How much changes over what you initially think will be three and a half years but realistically end up being four years with 4-6 months of poverty and stress at the end. I really DID love chemistry, I thought I’d get 3-4 papers out of results that made sense and worked, present at an international conference and that all academics were intellectual giants who would impress me with their knowledge and love of teaching.
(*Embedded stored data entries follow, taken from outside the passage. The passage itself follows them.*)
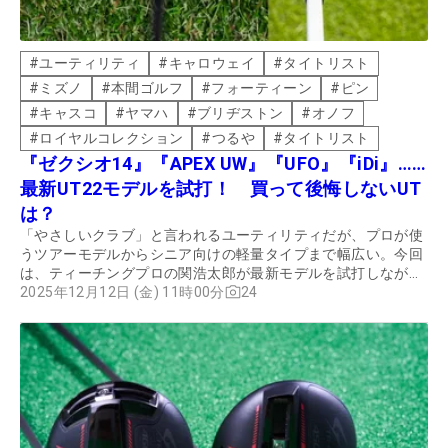
#
ユーティリティ
#
キャロウェイ
#
タイトリスト
#
ミズノ
#
本間ゴルフ
#
フォーティーン
#
ピン
#
キャスコ
#
ヤマハ
#
ブリヂストン
#
オノフ
#
ロイヤルコレクション
#
つるや
#
タイトリスト
『ゼクシオ14』『APEX UW』『UFO』『iDi』……
最新UT22モデルを試打！ 買って後悔しないUT
は？
「やさしいクラブ」と言われるユーティリティだが、プロが使
うツアーモデルからシニア向けの軽量タイプまで幅広い。今回
は、ティーチングプロの関浩太郎が最新モデルを試打しなが
ら、新しいユーティリティの選び方を提案する。
2025年12月12日 (金) 11時00分
24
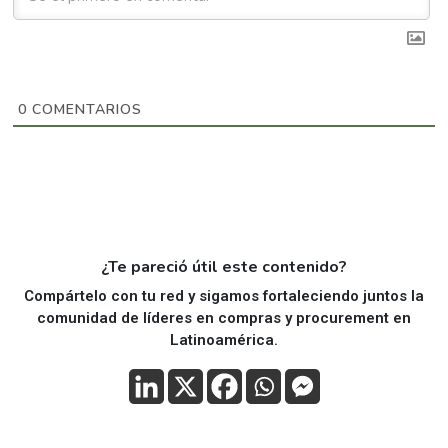
0
COMENTARIOS
¿Te pareció útil este contenido?
Compártelo con tu red y sigamos fortaleciendo juntos la
comunidad de líderes en compras y procurement en
Latinoamérica.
Realistically I have one paper, possibly a second by Christmas; I presented a flashtalk in St Andrews 5 months in (when I had NOTHING to talk about and it makes me cringe to remember); I have had to awkwardly correct academics when they made a statement that simply isn’t true and was only believed after I showed them a paper to prove it; I had a (small) fire, a student slice open his finger and firmly believe that my supervisor is the only person who is going to read my thesis ALL the way through.

On the bright side (yes there still is one!): I have very thick skin now, I can rage quit and go back the next day and try again, I can get a page full of red ink corrections on my work and know not to take it (too) personally, I know how to laugh my own work (see above cake). I can forge relationships with co-workers and technical staff so that they are happy to go out of their way to help me with my work. I know how to use EndNote. I am an expert Googler. The last few months I have spent in weird isolation writing, listening to the weirdly relaxing sounds of Walking Dead and obsessing about images and if that bond angle is exactly right or if the ‘.’ at the end of et al. is italics or not.

So I guess what I am trying to say is: sorry kids, you are VERY unlikely to publish in Nature, JACS or Science, that your PhD will go wrong, MORE than once, and in fact at the end you will probably think it’s a real piece of crap.

So while you can’t polish a turd, you can smother it in yellow cream cheese icing and people will eat it and very politely tell you how great it is, which is perhaps the greatest transferrable skill of all.1

  1. Except “Team Building in a Work Environment”, that was great.

 

How do you feel about the cake analogy, does it capture some aspects of your experience, too? Have you got any advice to share with final year students? 🙂

Text and image credits: Ruth Patchett.

Ruth (@RuthPatchett1) is a PhD candidate in the department of chemistry who has developed a dry sense of humour as a defence mechanism. Her research focuses on the synthesis and characterisation of calix[4]arene complexes.

3 thoughts on ““This Is It”: How is baking a cake similar to doing a PhD

  1. “How much changes over what you initially think will be three and a half years but realistically end up being four years with 4-6 months of poverty and stress at the end.”

    Love this statement. Probably so true for many people. I myself, am still in the phase where I believe 3.5 years is enough, even though I am rapidly approaching end of second year (2 weeks, oh god how did that happen??). And have yet to have a full chapter completed.